Parlons d’abord des plats. L’amuse-bouche est saisissant de perfection, car le maïs n’en finit pas de iodler des saveurs extrêmes en bouche. Avec ce passeport représentatif de la cuisine d’Adeline, douaniers que nous sommes, nous lui donnons mille visas. Ensuite la cuisine est caractérisée selon moi ainsi : des produits d’une qualité irréprochable, une maîtrise des cuissons et notamment en basse température qui rehausse les goûts, une cohérence des saveurs et une retenue toute en discrétion sinisante. C’est une cuisine lisible et très rassurante. Alors, est-ce qu’on donne la meilleure note ? Si j’avais à chercher des commentaires moins laudatifs, j’aurais du mal, mais allons-y. Les épices présentes sont un peu des freins aux accords mets-vins. Cette remarque est tempérée par le fait que ce n’est pas la philosophie du lieu. Et le deuxième point, très occidental, serait de dire à Adeline : « avec un tel talent, lâche-toi, surprends-nous, car tu peux le faire ». Et là encore, il faut admettre que ce n’est pas la philosophie du lieu. C’est donc un sans faute. Les plats que nous avons préférés sont : 1 – maïs (et Adeline nous dira que c’est horrible à faire, car il faut éplucher grain par grain), 2 – foie gras, d’une qualité magique, 3 – le homard, autant pour la qualité de la chair que pour la subtilité de la « façon ». Une mention particulière est à accorder à la feuille d’huître que je connaissais. Cette feuille a naturellement le goût de l’huître, mais ce qui m’a fasciné, c’est qu’elle en a aussi l’arrière-goût.
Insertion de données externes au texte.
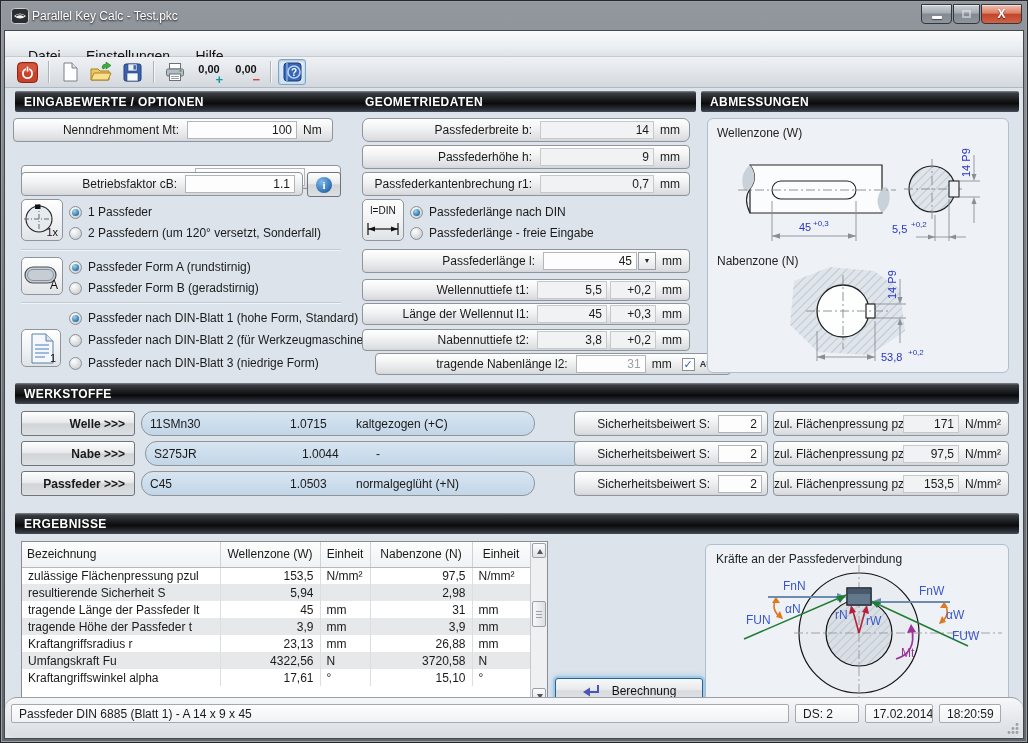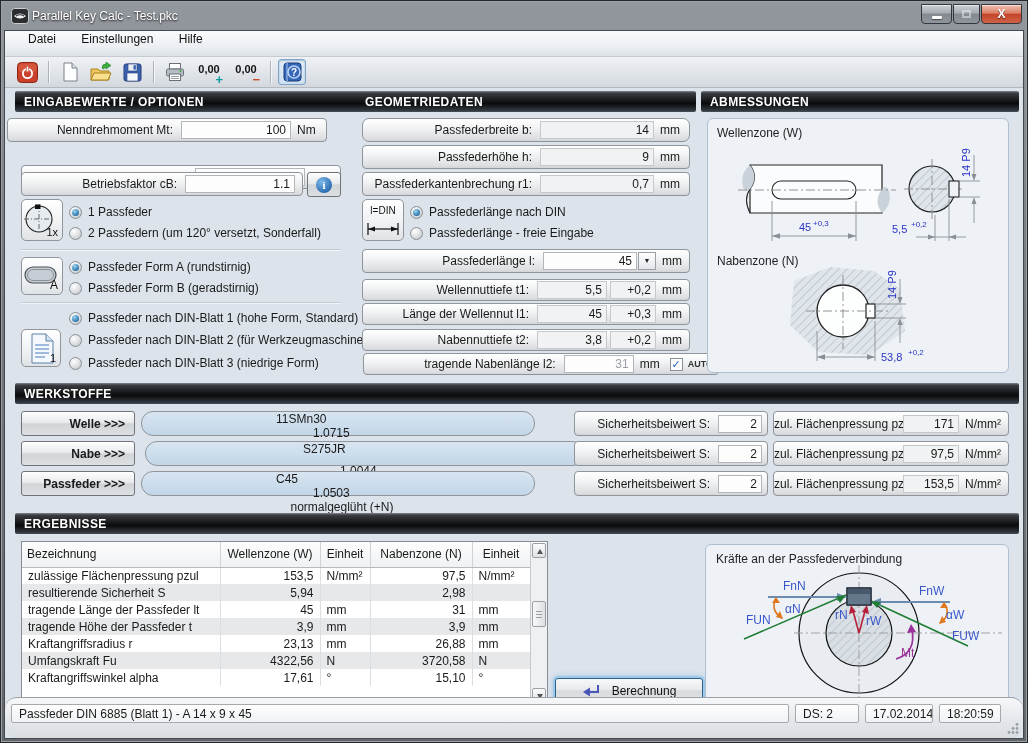--- a/index.html
+++ b/index.html
@@ -22,7 +22,7 @@
   .client{position:absolute;left:4px;top:30px;width:1020px;height:709px;background:#dce3eb;border:1px solid #45484d;}
   .menubar{position:absolute;left:0;top:0;right:0;height:26px;
     background:linear-gradient(#fafbfc,#e9edf1 70%,#dde2e8);border-bottom:1px solid #c6cbd1;padding-left:12px;}
-  .menuitem{display:inline-block;padding:1px 11px;font-size:12px;color:#111;}
+  .menuitem{display:inline-block;padding:17px 11px;font-size:14px;color:#111;}
   .toolbar{position:absolute;left:0;top:26px;right:0;height:31px;
     background:linear-gradient(#eff1f4,#dfe3e8 60%,#d3d8de);border-bottom:1px solid #b3b8bf;
     display:flex;align-items:center;padding-left:8px;gap:3px;}

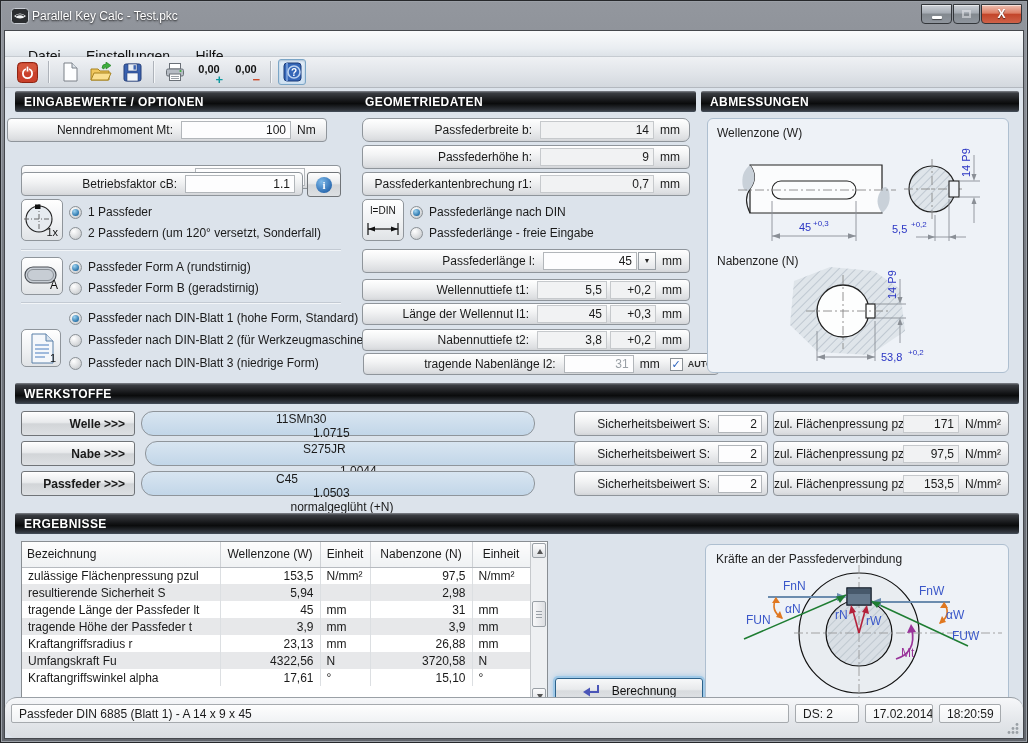--- a/index.html
+++ b/index.html
@@ -194,7 +194,7 @@
     <div class="sechdr" style="left:351px;top:60px;width:340px;">GEOMETRIEDATEN</div>
     <div class="sechdr" style="left:696px;top:60px;width:318px;">ABMESSUNGEN</div>
 
-    <div class="pill" style="left:2px;top:87px;width:320px;">
+    <div class="pill" style="left:8px;top:87px;width:320px;">
       <span class="plabel">Nenndrehmoment Mt:</span>
       <span class="vbox edit" style="width:110px;">100</span>
       <span class="punit">Nm</span>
Parlons du thé. Lorsque nous nous sommes quittés avec Adeline sur le trottoir, je lui ai dit que j’aimerais bien refaire le même dîner avec son mari, pour comprendre ses intentions lors des choix des thés, car j’ai eu l’impression que chaque gorgée de thé faisait reculer le palais jusqu’à la case départ. Et Adeline s’est exclamée : « mais c’est ça l’intention ! Contrairement aux accords mets et vins, le thé est là pour apaiser et permettre de repartir vers les saveurs du plat ». Je comprends mieux a posteriori les intentions. Cela va motiver une nouvelle visite ! Il est à noter que la charmante et frêle chinoise qui nous a présenté les thés de chaque plat a une diction qui fait que chacun, à notre table, a compris quelques chose de différent.

Parlons du vin. Bonne pioche ! Car le Champagne Substance de Jacques Selosse dégorgé en juillet 2009 est le compagnon idéal de la gastronomie d’Adeline. Et je suis sûr qu’Anselme Selosse applaudirait des deux mains. Sarah, la sommelière très compétente, nous a proposé de carafer le champagne, ce que nous n’avons décidé qu’après le première gorgée. Et je ne suis pas convaincu qu’il le fallait, car la vinosité du champagne l’a emporté sur le pétillant. Cette remarque est à la marge, car le champagne a fait un parcours parfait, rehaussant les plats que les thés calmaient. L’excellence majeure a été créée avec le foie gras et avec le gras du cochon. Le Selosse a tenu son rang de bout en bout. A noter que le Selosse bu juste après le thé de bienvenue recevait comme un coup de fouet qui colorait encore plus sa complexité.

La carte des vins est maigre mais pertinente. Il va falloir l’étoffer. Il me semble nécessaire de refaire deux expériences. L’une avec du thé seul et l’autre avec thé et champagne, en sachant mieux le rôle du thé, tel qu’Adeline l’a expliqué.

Adeline est une personnalité attachante, elle a un véritable talent. Elle va monter, avec la maturité qui va normalement continuer de progresser, jusqu’au firmament.